_TASK ITEM_.
Reading the data below, count the lines that carry the string "pier". Give nothing but the count.

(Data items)
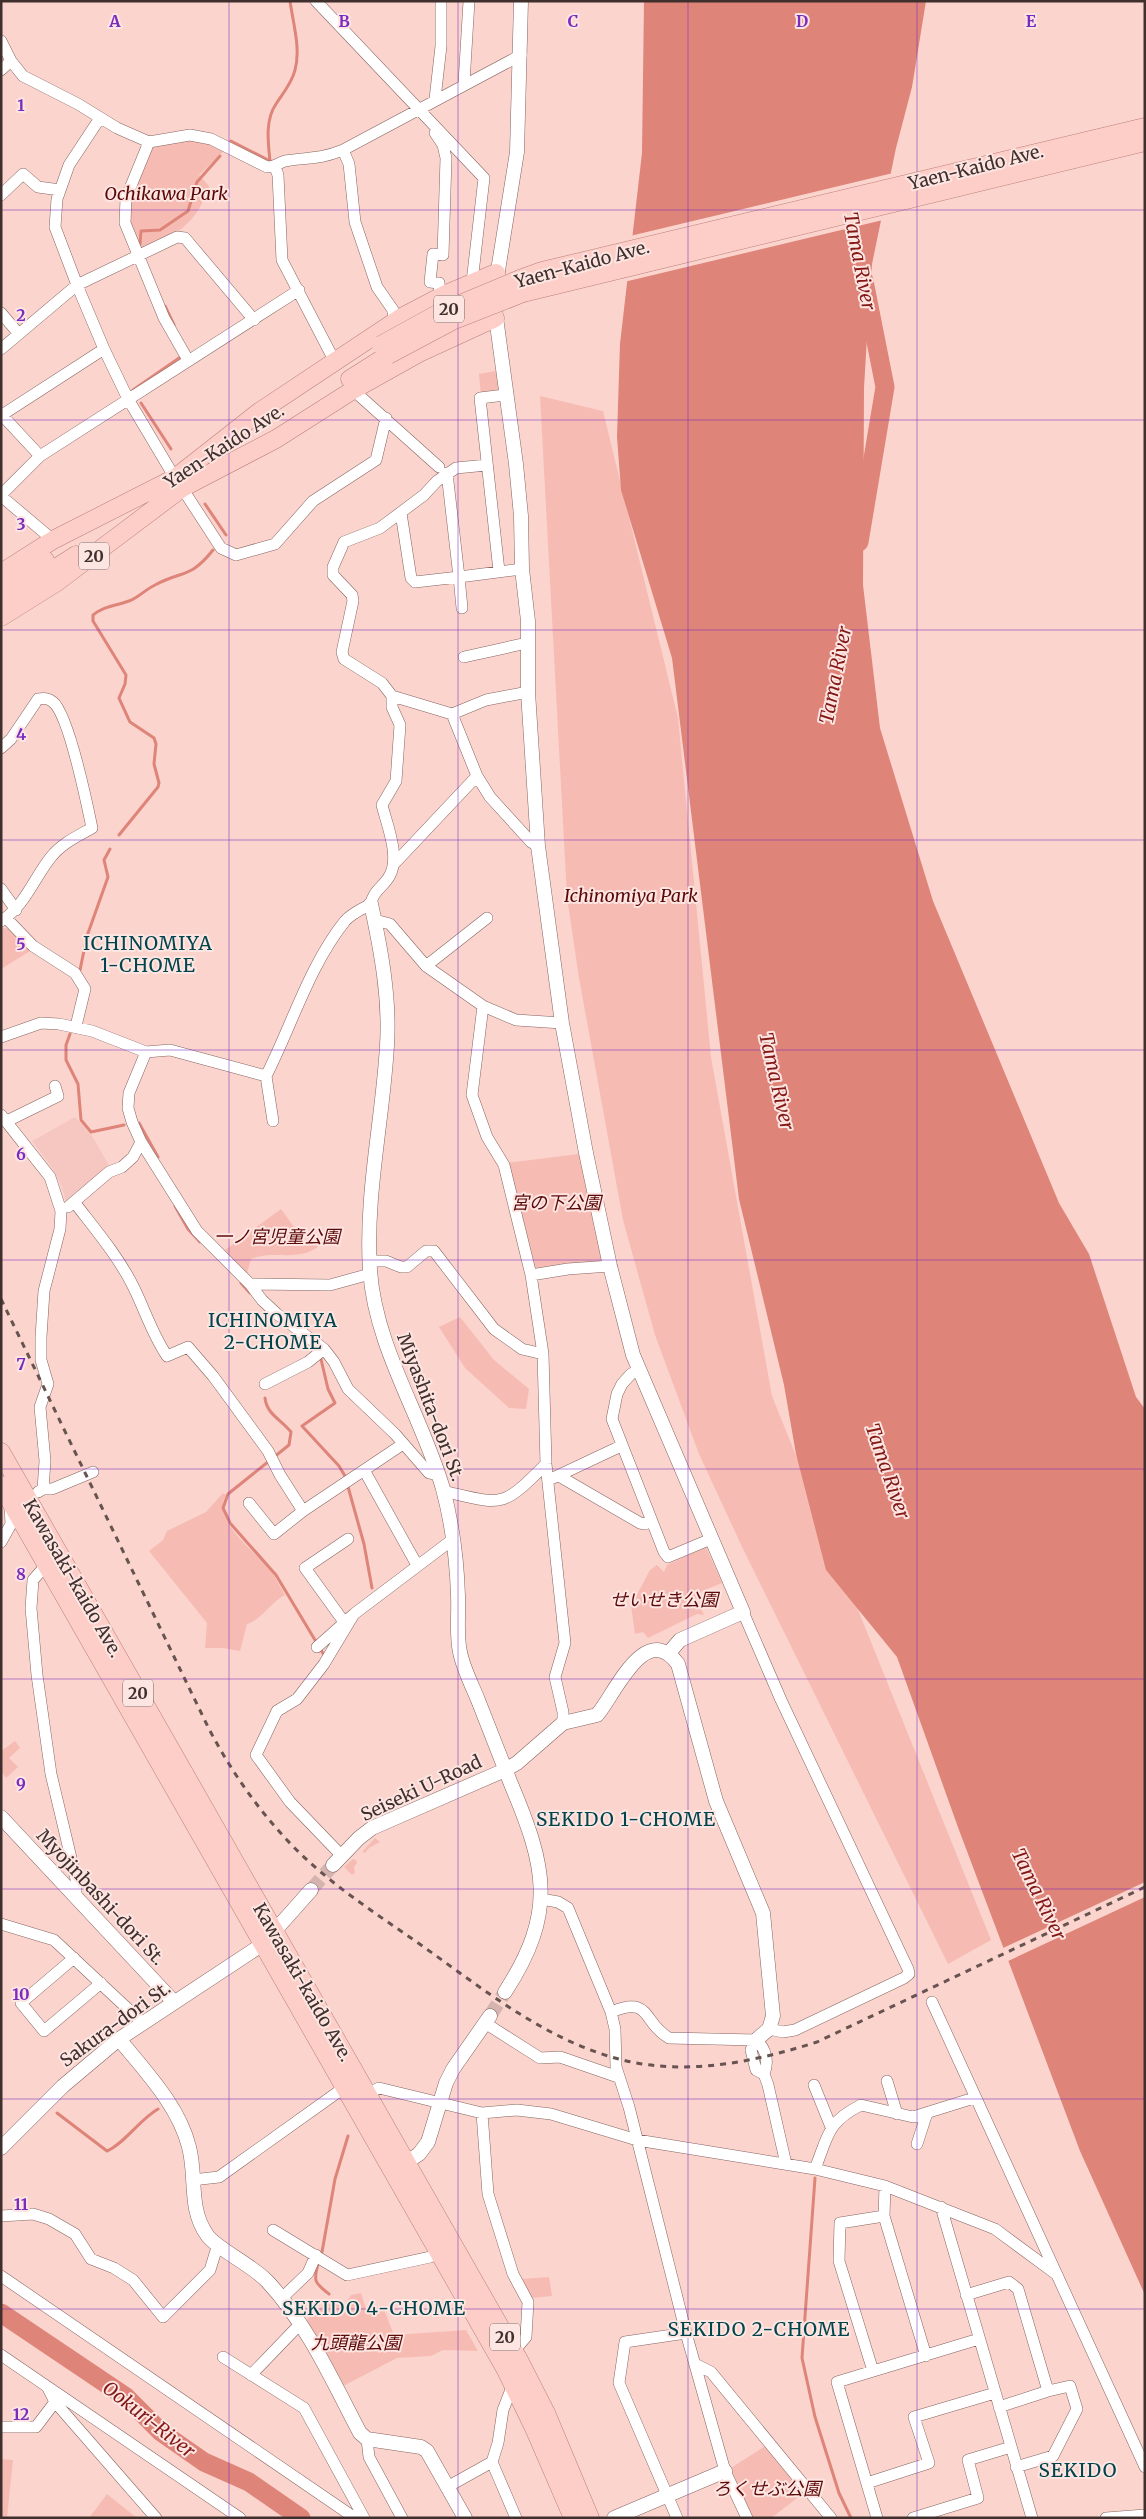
<svg xmlns="http://www.w3.org/2000/svg" width="1146" height="2519" font-family="Merriweather,'Noto Sans JP',serif">
<style>
.built{fill:#f6c7c0}
.green{fill:#f6bcb3}
.water{fill:#de8479}
.pier{fill:#fbd4ce}
.lines{fill:none;stroke-linecap:round;stroke-linejoin:round}
.stream{stroke:#de8479;stroke-width:3}
.river{stroke:#de8479;stroke-width:19}
.tertiary-tunnel{stroke:#d5b3ae;stroke-width:14;stroke-dasharray:14 7;stroke-linecap:butt}
.minor-casing{stroke:#866460;stroke-width:12}
.tertiary-casing{stroke:#866460;stroke-width:15}
.primary-casing{stroke:#b98179;stroke-width:19}
.minor{stroke:#fff;stroke-width:11}
.tertiary{stroke:#fff;stroke-width:14}
.primary{stroke:#fdcec7;stroke-width:18}
.rail{stroke:#675350;stroke-width:3;stroke-dasharray:6 6;stroke-linecap:butt}
.primary-bridge-casing{stroke:#b98179;stroke-width:19;stroke-linecap:butt}
.primary-bridge{stroke:#fdcec7;stroke-width:18}
.grid{fill:none;stroke:#7b2cbf;stroke-width:1;stroke-opacity:0.55}
.labels{text-anchor:middle;dominant-baseline:central;stroke-width:4;stroke-linejoin:round;paint-order:stroke}
.shield{fill:#fde5e2;stroke:#786664;stroke-width:1}
.shield-label{font-size:16px;font-weight:bold;fill:#3f302e}
.street-label{font-size:18px;fill:#3f302e;stroke:#fde5e2}
.park-label{font-size:18px;font-style:italic;fill:#5a0808;stroke:#fde5e2}
.water-label{font-size:19px;font-style:italic;fill:#831815;stroke:#fde5e2}
.neighbourhood-label{font-size:19px;letter-spacing:1px;fill:#02444c;stroke:#fde5e2}
.grid-label{font-size:16px;text-anchor:middle;font-weight:bold;fill:#7b2cbf;stroke:#fde5e2;stroke-width:4;stroke-linejoin:round;paint-order:stroke}
</style>
<rect width="100%" height="100%" fill="#fbd4ce"/>
<path class="built" d="M75,1117L92,1136L110,1167L66,1203L62,1187L53,1169L32,1141Z"/>
<path class="green" d="M190,135L228,147L199,175L209,186C196,227 173,236 137,254L125,223L126,198L149,142Z
M501,370L502,392L481,396L479,374Z
M540,396L603,411L678,718L711,1057L772,1396L991,1940L948,1964L743,1549L699,1454L655,1335L623,1220L579,978L567,897Z
M1,927L13,930L32,950L1,969Z
M586,1153L606,1261L531,1275L507,1163Z
M281,1209L305,1242L313,1239L319,1246C298,1263 273,1249 251,1259L246,1277L225,1250Z
M460,1317L494,1360L529,1389L526,1409L509,1408L465,1368L439,1327Z
M223,1493L226,1495C210,1520 256,1552 271,1571C276,1578 280,1587 285,1595C271,1602 261,1620 247,1624L240,1651L223,1648H205L207,1623L149,1551L163,1540L167,1531L206,1512Z
M706,1547L722,1583L695,1594L704,1615L697,1614L648,1638L643,1632L635,1634L631,1606L650,1570L657,1565L664,1572L667,1565Z
M15,1741L20,1748L9,1758L18,1767L6,1778L1,1771V1751Z
M375,1838L380,1842L369,1848L365,1853L362,1852Z
M353,1859L356,1860L357,1863L354,1867L355,1873L352,1875L344,1867Z
M549,2277L552,2296L531,2298L522,2279Z
M361,2293L366,2309L383,2307L394,2335L466,2330L478,2351L443,2350L431,2356L397,2358L343,2386L305,2321L331,2299L344,2307L351,2295Z
M765,2446L804,2493L771,2518H752L731,2468Z
M1,2459L13,2460L7,2518H1Z
M107,2494L137,2518H89Z"/>
<path class="water" d="M644,1H926L912,87L896,148L872,264L867,337L864,388L863,585L880,728L933,901L1059,1203L1089,1254L1136,1397L1145,1409V2295L1080,2151L959,1830L897,1657L826,1570L796,1454L784,1385L739,1199L672,658L621,490L617,437L620,344L642,153Z"/>
<path class="pier" d="M893,173L883,220L624,282L630,236Z
M1145,1882V1897L1006,1962L1001,1949Z"/>
<g class="lines">
<path class="stream" d="M231,141L270,161C268,142 265,120 276,104C283,93 292,83 295,70C301,49 293,23 290,1
M140,244L141,231L160,230L188,211L197,182L220,156
M165,306L174,325
M133,390L182,356
M141,403L171,449
M205,504L226,535
M119,835L158,787L159,783L154,764L156,744L154,738L130,722L119,698L125,684L126,675L93,621V615C104,606 115,606 129,601C138,598 146,589 155,585C183,570 190,579 213,550
M80,970L87,936L108,877L104,860L110,849
M70,1034L66,1045V1060L78,1084L81,1120L91,1132L124,1125
M139,1123L158,1157
M175,1206L188,1229L200,1242
M241,1283L250,1293
M320,1355L328,1389L335,1403L302,1426L339,1466L345,1476L364,1544L372,1588
M265,1398C267,1415 281,1419 291,1432L289,1445L228,1494L223,1508L230,1523L276,1575L324,1655
M57,2113L107,2151C124,2144 139,2120 158,2109
M815,2178L802,2358L815,2417L839,2493L851,2518
M322,2252L335,2179L348,2136
M318,2264C313,2282 315,2283 329,2294"/>
<path class="river" d="M859,542L885,387L864,281
M1,2313L126,2397L161,2432L204,2462L249,2482L301,2518"/>
<path class="tertiary-tunnel" d="M311,1890L333,1865
M490,2016L505,1992"/>
<defs>
<path id="minor" d="M316,1L484,178L472,282
M1,41L11,61L23,76L78,104L117,128L149,142L190,135L211,139L267,167C275,167 278,163 285,161C309,157 318,160 343,150L521,55
M1,70L11,61
M464,83L469,1
M435,99L441,46V1
M100,118L69,165L57,199L55,227L77,285L104,349L128,399L175,478
M435,133L443,145L446,158L443,255L433,254L430,282L439,283L440,296
M149,142L126,198L125,223L164,318L188,360
M343,150L349,164L355,222L377,287L393,310L394,321
M275,167L278,175L282,260L335,362
M1,195L23,174L38,187L60,190
M1,313L19,334
M1,349L77,285L177,237L185,238L254,320
M353,390L439,467
M1,414L40,456
M2,415L104,349
M447,473L459,577L522,569
M182,488L221,548L236,555L275,544L313,501L376,460L386,418
M1,495L40,456L299,290
M1,496L53,540
M401,513L411,578L415,582L459,577L462,608
M499,571L480,398L505,395
M464,657L527,643
M392,696L452,714L477,776L490,797L531,842L538,846
M452,714L486,700L528,692
M1,748L11,739L38,699C44,698 48,698 53,702C69,715 87,804 92,828C78,836 62,843 51,857C34,878 25,906 1,921
M394,864L477,776
M1,889L16,910
M6,918L33,946L75,973L85,989L76,1026
M375,920L390,924L426,966L483,1006L516,1020L562,1023
M426,966L487,918
M483,1006L472,1095L487,1137L504,1165L531,1275L543,1354L546,1464L565,1643L555,1677L563,1712V1723
M1,1037L41,1023L59,1024L92,1031L146,1052L170,1050L266,1076
M146,1052L129,1093L128,1108L132,1122L141,1142L197,1231L250,1284L262,1300L277,1314L324,1349L334,1362L348,1389L395,1434L429,1473L438,1475
M266,1076C292,1025 309,966 345,921C352,913 362,909 371,904C373,890 384,887 390,875C400,856 387,825 382,805L396,781L400,725L392,707V696L382,683L344,659L342,652L353,601L352,595L333,575V567L344,542L380,528L424,495L437,481L456,468L487,465
M266,1076L273,1121
M1,1115L50,1177L61,1211L60,1229L44,1291L41,1337V1360L48,1384L40,1407L45,1461L43,1489
M7,1121L58,1096L55,1086
M75,1203C95,1229 118,1256 133,1286C145,1310 152,1334 167,1356L188,1347L213,1376L268,1451L280,1475L303,1511L403,1444
M68,1207L109,1172L122,1167L133,1157L141,1142
M369,1261H386L401,1267H407L426,1251H434L494,1329L522,1349L543,1354
M531,1275L568,1269L610,1266
M250,1284L330,1285L370,1274
M639,1370L631,1374L622,1384L617,1394L612,1419L664,1552L668,1557L711,1539
M265,1384L308,1362L324,1349
M364,1470L417,1565
M559,1476L640,1523L645,1524L651,1521
M553,1478L621,1446
M443,1491C504,1505 501,1509 546,1464
M38,1492L43,1489H52L93,1472
M249,1503L274,1534L303,1511
M1,1542L11,1524L10,1506
M46,1565L33,1580L31,1608L37,1675L51,1774L76,1879V1896
M743,1612L781,1700L908,1969L909,1974L904,1978L795,2030L783,2032L769,2029
M344,1622L305,1568L348,1539
M317,1647L354,1614L452,1540
M341,1855L290,1802L256,1755L277,1711L297,1699L324,1664L354,1614
M541,1899L558,1902L568,1908L611,2012L615,2029L616,2067L629,2107L686,2333L725,2471L747,2518
M1,1924L54,1940L143,2023
M74,1958L21,2003L44,2031L101,1983
M932,2002L1145,2467
M611,2012C652,1995 642,2023 669,2038L756,2040C766,2048 769,2062 764,2074
M485,2023L540,2058L560,2057L618,2077
M756,2040L751,2050L756,2070L764,2074L768,2085L786,2164
M887,2081L897,2114
M814,2085L831,2127
M367,2094L379,2088L482,2113L517,2110L551,2114L637,2140L815,2169L885,2186L995,2229L1056,2274
M482,2113L488,2194L513,2274L528,2302L526,2337L514,2351V2356
M917,2144L927,2113
M815,2169C828,2136 827,2122 861,2105L913,2117L974,2098
M192,2180L219,2177L345,2087
M885,2186L884,2216L926,2356
M941,2207L1032,2518
M1,2216L33,2214L49,2219L75,2234L91,2259L114,2268L133,2280L163,2317L210,2270L218,2244
M273,2230L347,2275L430,2257L439,2253
M1,2276L355,2518
M966,2295L1009,2282L1018,2289L1048,2391L999,2407
M282,2298L308,2273L316,2255
M1,2355L240,2518
M223,2357L304,2408L364,2518
M695,2364L711,2372L831,2518
M873,2371L839,2261L840,2223L884,2216
M251,2375L301,2323
M48,2388L55,2402L156,2518
M1,2427H36L55,2402
M367,2439L369,2457L402,2518
M492,2462L516,2518
M1016,2467L1053,2456L1077,2409L1070,2386L1048,2391
M867,2483L929,2463L914,2417L995,2393
M449,2486L492,2462L498,2443L503,2410L514,2382
M677,2518L619,2383L625,2342L686,2333
M877,2518L837,2382L979,2339
M913,2518L978,2498L968,2460L1011,2447
M1106,2518L1145,2515"/>
<path id="tertiary" d="M496,283L517,152L521,1
M495,310L516,464L521,516L522,569L528,621V692L538,846L562,1023L586,1153L610,1266L633,1355L743,1612L680,1640L668,1654
M371,904C381,950 390,998 387,1045C383,1119 365,1195 370,1270C375,1347 422,1416 443,1489C452,1523 457,1562 458,1596C459,1614 456,1635 460,1652C463,1668 472,1685 478,1700C489,1728 500,1756 511,1784C546,1867 557,1912 505,1992
M1,1817L174,2002
M333,1865L359,1838L372,1828L505,1770L517,1763L563,1723L597,1715C614,1696 645,1619 678,1664L716,1801L763,1913L773,2016L769,2029L756,2040
M119,2039C145,2071 179,2106 189,2147C197,2177 188,2208 207,2235C217,2249 252,2265 267,2281C308,2325 332,2380 360,2433L367,2439L421,2447L427,2451L465,2518
M1,2148L63,2086L119,2039L263,1944L311,1890
M398,2168L419,2154L428,2142L446,2083L453,2069L490,2016
M614,2518L725,2471"/>
<path id="primary" d="M520,279L542,271L1145,127
M523,293L1145,142
M350,379L388,355
M1,573L53,540L175,478L259,412L402,317L446,294L496,273
M1,588L45,560
M1,603L76,555
M1,617L57,582L182,488L276,439L353,390L421,352L495,318
M1,1452L520,2362L546,2413L590,2518
M1,1485L506,2370L534,2428L573,2518"/>
</defs>
<use href="#minor" class="minor-casing"/>
<use href="#tertiary" class="tertiary-casing"/>
<use href="#primary" class="primary-casing"/>
<use href="#minor" class="minor"/>
<use href="#tertiary" class="tertiary"/>
<use href="#primary" class="primary"/>
<path class="rail" d="M1,1299L209,1729C230,1769 256,1807 287,1840C326,1882 374,1912 421,1945C489,1993 557,2050 642,2064C702,2073 760,2060 817,2042L1145,1887"/>
<defs>
<path id="primary-bridge" d="M381,345L441,312L520,279
M388,355L452,321L523,293"/>
</defs>
<use href="#primary-bridge" class="primary-bridge-casing"/>
<use href="#primary-bridge" class="primary-bridge"/>
</g>
<path class="grid" d="M229,1V2518M458,1V2518M688,1V2518M917,1V2518M1,210H1145M1,420H1145M1,630H1145M1,840H1145M1,1050H1145M1,1260H1145M1,1469H1145M1,1679H1145M1,1889H1145M1,2099H1145M1,2309H1145"/>
<g class="labels">
<g class="shield">
<rect x="434" y="295.5" width="30" height="27" rx="4"/>
<rect x="79" y="542.5" width="30" height="27" rx="4"/>
<rect x="123" y="1679.5" width="30" height="27" rx="4"/>
<rect x="490" y="2323.5" width="30" height="27" rx="4"/>
</g>
<g class="shield-label">
<text x="449" y="309">20</text>
<text x="94" y="556">20</text>
<text x="138" y="1693">20</text>
<text x="505" y="2337">20</text>
</g>
<g class="street-label">
<text transform="translate(976 167) rotate(-14)">Yaen-Kaido Ave.</text>
<text transform="translate(582 264) rotate(-15)">Yaen-Kaido Ave.</text>
<text transform="translate(224 446) rotate(-33)">Yaen-Kaido Ave.</text>
<text transform="translate(431 1407) rotate(69)">Miyashita-dori St.</text>
<text transform="translate(73 1578) rotate(60)">Kawasaki-kaido Ave.</text>
<text transform="translate(421 1788) rotate(-25)">Seiseki U-Road</text>
<text transform="translate(101 1897) rotate(47)">Myojinbashi-dori St.</text>
<text transform="translate(303 1982) rotate(60)">Kawasaki-kaido Ave.</text>
<text transform="translate(115 2024) rotate(-36)">Sakura-dori St.</text>
</g>
<g class="park-label">
<text x="166" y="193">Ochikawa Park</text>
<text x="631" y="895">Ichinomiya Park</text>
<text x="556" y="1202">宮の下公園</text>
<text x="277" y="1236">一ノ宮児童公園</text>
<text x="664" y="1599">せいせき公園</text>
<text x="356" y="2342">九頭龍公園</text>
<text x="767" y="2488">ろくせぶ公園</text>
</g>
<g class="water-label">
<text transform="translate(860 261) rotate(79)">Tama River</text>
<text transform="translate(835 675) rotate(-79)">Tama River</text>
<text transform="translate(777 1081) rotate(77)">Tama River</text>
<text transform="translate(888 1471) rotate(71)">Tama River</text>
<text transform="translate(1039 1894) rotate(64)">Tama River</text>
<text transform="translate(149 2419) rotate(38)">Ookuri-River</text>
</g>
<g class="neighbourhood-label">
<text x="148" y="943">ICHINOMIYA<tspan x="148" dy="22">1-CHOME</tspan></text>
<text x="273" y="1320">ICHINOMIYA<tspan x="273" dy="22">2-CHOME</tspan></text>
<text x="626" y="1819">SEKIDO 1-CHOME</text>
<text x="374" y="2308">SEKIDO 4-CHOME</text>
<text x="759" y="2329">SEKIDO 2-CHOME</text>
<text x="1078" y="2470">SEKIDO</text>
</g>
</g>
<g class="grid-label">
<text x="115" y="27">A</text>
<text x="344" y="27">B</text>
<text x="573" y="27">C</text>
<text x="802" y="27">D</text>
<text x="1031" y="27">E</text>
<text x="21" y="111">1</text>
<text x="21" y="321">2</text>
<text x="21" y="530">3</text>
<text x="21" y="740">4</text>
<text x="21" y="950">5</text>
<text x="21" y="1160">6</text>
<text x="21" y="1370">7</text>
<text x="21" y="1580">8</text>
<text x="21" y="1790">9</text>
<text x="21" y="2000">10</text>
<text x="21" y="2210">11</text>
<text x="21" y="2420">12</text>
</g>
<rect width="1146" height="2519" fill="none" stroke="#3f302e" stroke-width="5"/>
</svg>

_OUTPUT FOR THIS TASK_.
2